Task instructions »
Within the records below is a range that opens at the line with "right shoulder: (56, 353)" and closes at the line with "left ear: (1163, 210)". Return that range word for word, both ends included, and only that range.

Listed records »
▶

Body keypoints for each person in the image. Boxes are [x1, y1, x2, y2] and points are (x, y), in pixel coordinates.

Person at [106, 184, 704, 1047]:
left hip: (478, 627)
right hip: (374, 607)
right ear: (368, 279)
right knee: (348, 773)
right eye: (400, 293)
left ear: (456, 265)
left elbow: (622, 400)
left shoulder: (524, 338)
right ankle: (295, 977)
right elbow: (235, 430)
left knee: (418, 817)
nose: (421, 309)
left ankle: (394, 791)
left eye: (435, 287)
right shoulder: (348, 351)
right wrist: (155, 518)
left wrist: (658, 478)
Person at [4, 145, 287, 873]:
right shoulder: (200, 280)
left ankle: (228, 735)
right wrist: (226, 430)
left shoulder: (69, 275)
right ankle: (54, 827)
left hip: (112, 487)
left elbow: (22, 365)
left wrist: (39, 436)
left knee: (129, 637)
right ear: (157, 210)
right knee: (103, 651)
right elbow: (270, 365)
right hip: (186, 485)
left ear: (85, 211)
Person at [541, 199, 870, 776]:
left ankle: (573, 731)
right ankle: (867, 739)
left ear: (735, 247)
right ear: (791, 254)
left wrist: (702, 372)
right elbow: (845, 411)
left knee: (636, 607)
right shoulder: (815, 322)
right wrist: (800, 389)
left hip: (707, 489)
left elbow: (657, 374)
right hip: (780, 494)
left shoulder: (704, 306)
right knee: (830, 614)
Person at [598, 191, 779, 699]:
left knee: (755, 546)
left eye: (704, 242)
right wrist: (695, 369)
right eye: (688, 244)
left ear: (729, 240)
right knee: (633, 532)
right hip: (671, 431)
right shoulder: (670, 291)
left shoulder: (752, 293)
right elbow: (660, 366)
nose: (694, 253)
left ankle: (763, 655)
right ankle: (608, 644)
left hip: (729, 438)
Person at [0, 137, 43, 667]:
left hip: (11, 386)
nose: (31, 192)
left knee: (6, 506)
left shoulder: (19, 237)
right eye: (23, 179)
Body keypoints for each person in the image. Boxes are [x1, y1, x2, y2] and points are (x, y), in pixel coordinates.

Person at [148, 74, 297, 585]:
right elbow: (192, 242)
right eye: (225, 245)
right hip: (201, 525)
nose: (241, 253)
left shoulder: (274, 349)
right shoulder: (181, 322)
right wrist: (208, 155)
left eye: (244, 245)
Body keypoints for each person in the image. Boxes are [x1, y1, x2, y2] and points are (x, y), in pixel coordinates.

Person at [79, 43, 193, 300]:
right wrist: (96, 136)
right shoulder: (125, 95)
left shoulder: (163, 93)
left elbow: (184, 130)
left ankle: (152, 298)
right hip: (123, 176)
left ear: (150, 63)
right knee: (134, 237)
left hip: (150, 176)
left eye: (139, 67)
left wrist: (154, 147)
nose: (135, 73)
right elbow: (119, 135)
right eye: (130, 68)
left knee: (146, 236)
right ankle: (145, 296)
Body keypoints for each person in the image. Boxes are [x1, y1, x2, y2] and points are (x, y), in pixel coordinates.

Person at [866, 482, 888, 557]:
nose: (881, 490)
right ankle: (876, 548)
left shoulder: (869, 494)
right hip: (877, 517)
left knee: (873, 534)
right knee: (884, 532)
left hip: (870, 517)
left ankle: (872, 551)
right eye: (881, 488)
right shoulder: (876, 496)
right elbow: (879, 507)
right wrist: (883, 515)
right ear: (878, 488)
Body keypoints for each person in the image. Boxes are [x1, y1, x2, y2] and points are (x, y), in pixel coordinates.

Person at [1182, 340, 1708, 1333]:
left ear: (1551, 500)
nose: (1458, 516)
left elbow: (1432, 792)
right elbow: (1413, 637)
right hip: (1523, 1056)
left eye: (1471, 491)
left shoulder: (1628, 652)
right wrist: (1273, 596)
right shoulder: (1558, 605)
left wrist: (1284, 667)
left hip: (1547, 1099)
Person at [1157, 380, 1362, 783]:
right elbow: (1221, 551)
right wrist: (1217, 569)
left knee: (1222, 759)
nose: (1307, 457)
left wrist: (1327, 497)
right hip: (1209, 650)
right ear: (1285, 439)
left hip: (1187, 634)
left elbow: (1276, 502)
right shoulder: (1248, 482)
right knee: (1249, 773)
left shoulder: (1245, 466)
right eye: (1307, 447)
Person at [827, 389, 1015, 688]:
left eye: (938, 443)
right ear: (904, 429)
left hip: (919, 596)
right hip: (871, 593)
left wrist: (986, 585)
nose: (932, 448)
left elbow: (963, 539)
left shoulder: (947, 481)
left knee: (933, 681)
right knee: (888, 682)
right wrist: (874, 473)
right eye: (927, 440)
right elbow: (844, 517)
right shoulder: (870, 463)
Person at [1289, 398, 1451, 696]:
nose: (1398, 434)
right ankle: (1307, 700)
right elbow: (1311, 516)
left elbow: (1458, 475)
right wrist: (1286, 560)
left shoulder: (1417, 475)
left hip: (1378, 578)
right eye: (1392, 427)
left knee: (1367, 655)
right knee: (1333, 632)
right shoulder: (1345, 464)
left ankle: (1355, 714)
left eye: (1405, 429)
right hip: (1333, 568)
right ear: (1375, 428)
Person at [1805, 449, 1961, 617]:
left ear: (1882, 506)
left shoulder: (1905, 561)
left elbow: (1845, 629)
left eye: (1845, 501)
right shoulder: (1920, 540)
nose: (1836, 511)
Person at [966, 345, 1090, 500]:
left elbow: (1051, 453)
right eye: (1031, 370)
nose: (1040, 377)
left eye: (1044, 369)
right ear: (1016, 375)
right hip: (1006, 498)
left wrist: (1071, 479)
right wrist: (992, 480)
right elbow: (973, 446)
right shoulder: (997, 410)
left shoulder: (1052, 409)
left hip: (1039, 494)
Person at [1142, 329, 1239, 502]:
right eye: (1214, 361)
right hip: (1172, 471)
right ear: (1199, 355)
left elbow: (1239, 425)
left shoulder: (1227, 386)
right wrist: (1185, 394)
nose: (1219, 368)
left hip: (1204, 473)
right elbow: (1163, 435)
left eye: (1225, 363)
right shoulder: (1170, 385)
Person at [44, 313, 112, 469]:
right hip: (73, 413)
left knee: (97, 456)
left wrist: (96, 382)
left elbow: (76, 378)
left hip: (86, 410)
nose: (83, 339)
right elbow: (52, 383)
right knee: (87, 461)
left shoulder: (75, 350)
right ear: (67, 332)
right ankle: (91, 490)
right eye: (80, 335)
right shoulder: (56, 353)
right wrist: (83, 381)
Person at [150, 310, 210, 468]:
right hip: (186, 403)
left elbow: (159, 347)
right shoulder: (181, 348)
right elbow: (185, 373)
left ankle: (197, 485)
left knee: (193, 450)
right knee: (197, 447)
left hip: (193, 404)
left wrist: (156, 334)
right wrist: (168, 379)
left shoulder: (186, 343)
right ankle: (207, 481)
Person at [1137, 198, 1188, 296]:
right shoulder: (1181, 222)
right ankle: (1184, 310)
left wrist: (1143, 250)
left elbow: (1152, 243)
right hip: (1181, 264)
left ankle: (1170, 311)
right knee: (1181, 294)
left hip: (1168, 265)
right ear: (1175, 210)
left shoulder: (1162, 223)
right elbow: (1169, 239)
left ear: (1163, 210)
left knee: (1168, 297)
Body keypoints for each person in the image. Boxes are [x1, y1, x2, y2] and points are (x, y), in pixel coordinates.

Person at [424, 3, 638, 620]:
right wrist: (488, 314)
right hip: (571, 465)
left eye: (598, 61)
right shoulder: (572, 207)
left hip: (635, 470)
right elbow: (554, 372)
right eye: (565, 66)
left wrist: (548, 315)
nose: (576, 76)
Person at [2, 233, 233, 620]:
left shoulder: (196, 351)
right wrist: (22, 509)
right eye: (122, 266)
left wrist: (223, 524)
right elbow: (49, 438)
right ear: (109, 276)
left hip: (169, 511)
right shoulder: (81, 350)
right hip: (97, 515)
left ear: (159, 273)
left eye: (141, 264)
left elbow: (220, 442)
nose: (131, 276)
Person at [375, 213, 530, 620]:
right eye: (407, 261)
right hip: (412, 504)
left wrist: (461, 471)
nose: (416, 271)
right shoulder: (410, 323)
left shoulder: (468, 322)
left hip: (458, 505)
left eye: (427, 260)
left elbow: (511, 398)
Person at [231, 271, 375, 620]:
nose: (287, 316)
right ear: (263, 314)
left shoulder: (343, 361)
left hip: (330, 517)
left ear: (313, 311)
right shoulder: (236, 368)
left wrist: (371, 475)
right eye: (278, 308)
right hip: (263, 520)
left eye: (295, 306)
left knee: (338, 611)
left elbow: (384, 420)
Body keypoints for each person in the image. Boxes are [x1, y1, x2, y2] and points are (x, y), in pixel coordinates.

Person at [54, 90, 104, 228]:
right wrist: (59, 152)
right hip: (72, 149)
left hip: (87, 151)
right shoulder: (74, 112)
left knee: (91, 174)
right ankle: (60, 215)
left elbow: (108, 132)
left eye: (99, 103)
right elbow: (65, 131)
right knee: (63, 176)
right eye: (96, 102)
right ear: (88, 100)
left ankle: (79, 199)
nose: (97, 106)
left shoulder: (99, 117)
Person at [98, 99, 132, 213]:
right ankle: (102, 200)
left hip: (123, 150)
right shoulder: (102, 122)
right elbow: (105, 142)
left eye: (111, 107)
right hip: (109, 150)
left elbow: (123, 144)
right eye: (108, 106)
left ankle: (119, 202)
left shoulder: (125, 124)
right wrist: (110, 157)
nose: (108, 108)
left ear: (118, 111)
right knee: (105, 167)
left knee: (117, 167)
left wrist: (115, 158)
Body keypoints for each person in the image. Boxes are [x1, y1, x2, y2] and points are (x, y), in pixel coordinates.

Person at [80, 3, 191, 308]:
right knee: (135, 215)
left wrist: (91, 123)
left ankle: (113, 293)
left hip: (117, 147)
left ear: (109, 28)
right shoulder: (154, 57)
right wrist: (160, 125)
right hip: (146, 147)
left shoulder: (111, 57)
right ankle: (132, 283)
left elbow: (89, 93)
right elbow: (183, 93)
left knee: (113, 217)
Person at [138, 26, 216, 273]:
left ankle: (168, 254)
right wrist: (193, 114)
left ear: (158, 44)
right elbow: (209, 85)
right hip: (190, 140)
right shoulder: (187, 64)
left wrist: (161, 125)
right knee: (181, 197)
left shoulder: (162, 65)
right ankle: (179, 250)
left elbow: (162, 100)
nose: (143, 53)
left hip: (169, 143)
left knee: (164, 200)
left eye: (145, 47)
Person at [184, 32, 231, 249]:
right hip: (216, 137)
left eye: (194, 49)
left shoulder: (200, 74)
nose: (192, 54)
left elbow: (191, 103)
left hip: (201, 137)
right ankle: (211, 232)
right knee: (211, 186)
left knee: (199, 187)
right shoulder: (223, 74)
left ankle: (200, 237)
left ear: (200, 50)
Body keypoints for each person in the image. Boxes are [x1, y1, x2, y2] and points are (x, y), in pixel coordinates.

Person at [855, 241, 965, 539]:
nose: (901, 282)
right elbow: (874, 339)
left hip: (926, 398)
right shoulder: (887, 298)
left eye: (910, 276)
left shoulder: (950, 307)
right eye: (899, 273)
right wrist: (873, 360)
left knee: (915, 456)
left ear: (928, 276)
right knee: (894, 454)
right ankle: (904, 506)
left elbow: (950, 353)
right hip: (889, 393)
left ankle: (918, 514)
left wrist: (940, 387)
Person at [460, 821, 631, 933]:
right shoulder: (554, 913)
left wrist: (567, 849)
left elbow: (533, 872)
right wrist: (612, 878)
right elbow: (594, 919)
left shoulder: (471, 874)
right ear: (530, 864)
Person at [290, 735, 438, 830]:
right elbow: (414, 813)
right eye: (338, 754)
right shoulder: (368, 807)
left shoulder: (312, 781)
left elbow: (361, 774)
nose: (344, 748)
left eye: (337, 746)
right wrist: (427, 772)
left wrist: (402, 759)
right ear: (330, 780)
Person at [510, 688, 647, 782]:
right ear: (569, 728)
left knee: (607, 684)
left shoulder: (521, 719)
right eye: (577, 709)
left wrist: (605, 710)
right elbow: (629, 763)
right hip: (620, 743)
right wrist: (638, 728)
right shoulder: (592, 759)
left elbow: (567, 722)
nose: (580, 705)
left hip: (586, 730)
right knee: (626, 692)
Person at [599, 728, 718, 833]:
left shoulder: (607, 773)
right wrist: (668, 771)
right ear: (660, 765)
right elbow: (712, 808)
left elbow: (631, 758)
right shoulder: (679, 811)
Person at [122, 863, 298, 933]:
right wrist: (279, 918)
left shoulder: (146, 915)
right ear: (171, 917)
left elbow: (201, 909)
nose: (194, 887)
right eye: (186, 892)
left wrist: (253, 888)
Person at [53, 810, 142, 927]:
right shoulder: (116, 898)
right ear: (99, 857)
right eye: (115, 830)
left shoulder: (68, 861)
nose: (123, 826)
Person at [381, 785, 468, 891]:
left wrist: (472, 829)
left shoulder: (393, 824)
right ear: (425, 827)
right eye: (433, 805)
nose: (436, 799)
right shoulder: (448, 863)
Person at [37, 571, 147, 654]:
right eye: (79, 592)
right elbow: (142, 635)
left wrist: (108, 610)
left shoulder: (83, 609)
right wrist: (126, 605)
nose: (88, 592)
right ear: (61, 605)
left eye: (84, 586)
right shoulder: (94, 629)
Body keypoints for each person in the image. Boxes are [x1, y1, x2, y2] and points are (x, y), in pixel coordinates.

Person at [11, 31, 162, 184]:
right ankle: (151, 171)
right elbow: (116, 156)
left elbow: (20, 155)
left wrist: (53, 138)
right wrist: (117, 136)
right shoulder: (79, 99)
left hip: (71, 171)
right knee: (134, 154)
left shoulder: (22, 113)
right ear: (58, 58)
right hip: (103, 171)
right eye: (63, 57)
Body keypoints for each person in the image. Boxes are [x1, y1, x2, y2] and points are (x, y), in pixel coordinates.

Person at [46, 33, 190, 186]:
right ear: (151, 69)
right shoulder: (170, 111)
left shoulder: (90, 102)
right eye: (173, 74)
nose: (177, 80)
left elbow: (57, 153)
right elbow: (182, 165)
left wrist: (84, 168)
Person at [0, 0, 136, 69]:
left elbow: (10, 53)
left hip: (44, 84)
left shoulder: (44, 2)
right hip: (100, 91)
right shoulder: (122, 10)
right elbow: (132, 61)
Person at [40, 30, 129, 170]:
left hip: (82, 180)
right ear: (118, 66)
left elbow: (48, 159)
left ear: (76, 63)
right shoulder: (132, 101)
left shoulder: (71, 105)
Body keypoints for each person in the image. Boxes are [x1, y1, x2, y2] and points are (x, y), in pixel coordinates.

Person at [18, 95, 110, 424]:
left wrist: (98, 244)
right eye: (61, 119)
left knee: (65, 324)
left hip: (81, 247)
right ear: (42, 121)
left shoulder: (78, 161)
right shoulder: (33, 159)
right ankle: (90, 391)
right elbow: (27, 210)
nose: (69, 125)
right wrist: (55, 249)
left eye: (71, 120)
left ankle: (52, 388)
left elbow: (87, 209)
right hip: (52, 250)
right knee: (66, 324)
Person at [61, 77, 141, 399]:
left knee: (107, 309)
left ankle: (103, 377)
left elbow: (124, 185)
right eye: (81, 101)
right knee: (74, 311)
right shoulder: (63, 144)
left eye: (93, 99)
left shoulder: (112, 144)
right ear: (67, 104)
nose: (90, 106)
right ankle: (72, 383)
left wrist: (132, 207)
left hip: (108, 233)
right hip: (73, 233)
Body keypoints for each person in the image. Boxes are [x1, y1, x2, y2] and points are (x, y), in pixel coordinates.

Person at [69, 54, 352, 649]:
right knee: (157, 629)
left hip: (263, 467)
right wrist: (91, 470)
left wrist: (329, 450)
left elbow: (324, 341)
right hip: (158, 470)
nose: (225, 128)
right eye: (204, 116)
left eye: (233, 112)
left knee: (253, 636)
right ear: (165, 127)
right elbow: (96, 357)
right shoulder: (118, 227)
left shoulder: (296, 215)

◀

Response for this exercise »
right shoulder: (56, 353)
right wrist: (83, 381)
Person at [150, 310, 210, 468]:
right hip: (186, 403)
left elbow: (159, 347)
right shoulder: (181, 348)
right elbow: (185, 373)
left ankle: (197, 485)
left knee: (193, 450)
right knee: (197, 447)
left hip: (193, 404)
left wrist: (156, 334)
right wrist: (168, 379)
left shoulder: (186, 343)
right ankle: (207, 481)
Person at [1137, 198, 1188, 296]:
right shoulder: (1181, 222)
right ankle: (1184, 310)
left wrist: (1143, 250)
left elbow: (1152, 243)
right hip: (1181, 264)
left ankle: (1170, 311)
right knee: (1181, 294)
left hip: (1168, 265)
right ear: (1175, 210)
left shoulder: (1162, 223)
right elbow: (1169, 239)
left ear: (1163, 210)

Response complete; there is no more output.